■ HOW TO COMPLETE THIS TASK
Count the lines in the listing below that contain the string "True", treating uppercase and lowercase as different, and reply with only that number.

■ PROVIDED MATERIAL
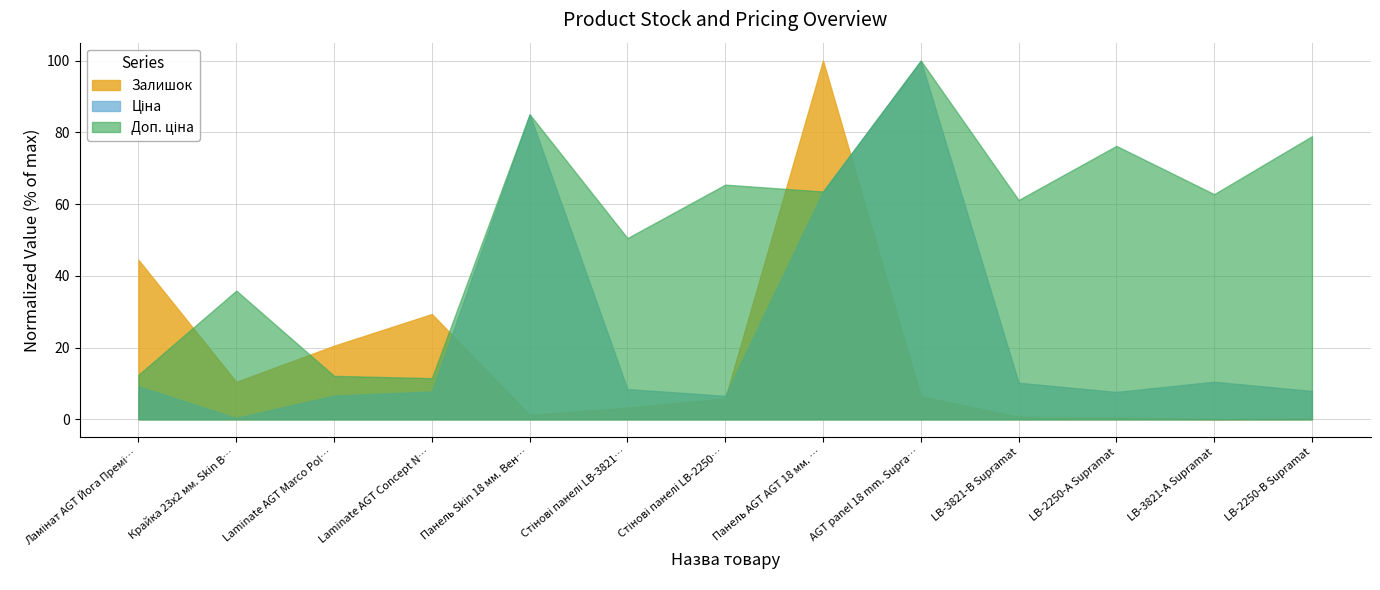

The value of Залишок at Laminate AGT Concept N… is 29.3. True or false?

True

---

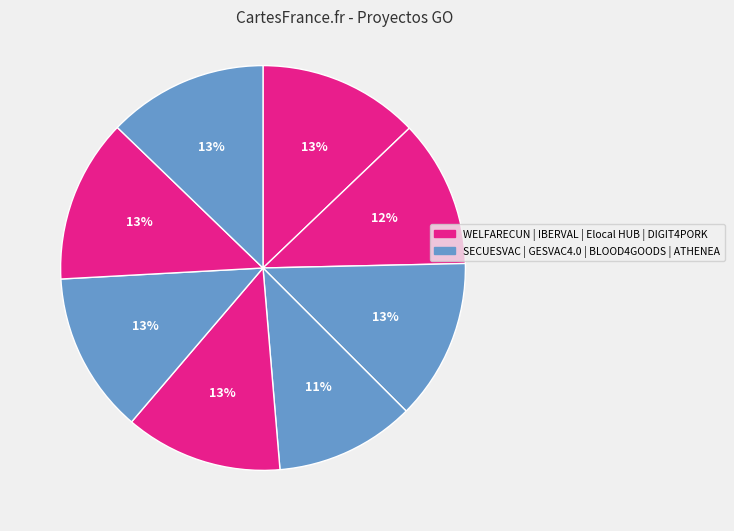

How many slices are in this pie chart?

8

...

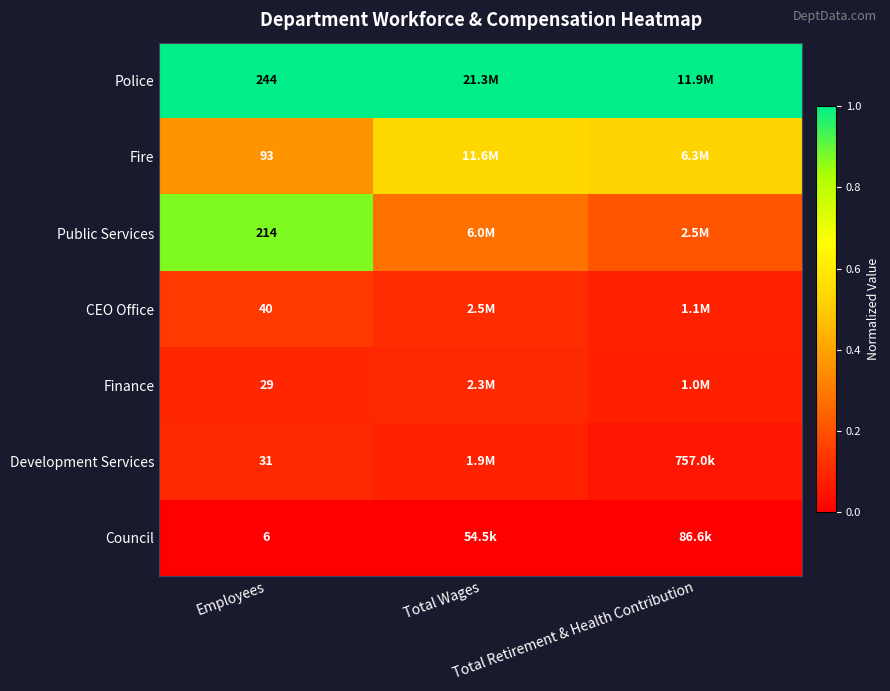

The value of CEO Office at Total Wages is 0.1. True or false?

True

■ WRITTEN RESPONSE
4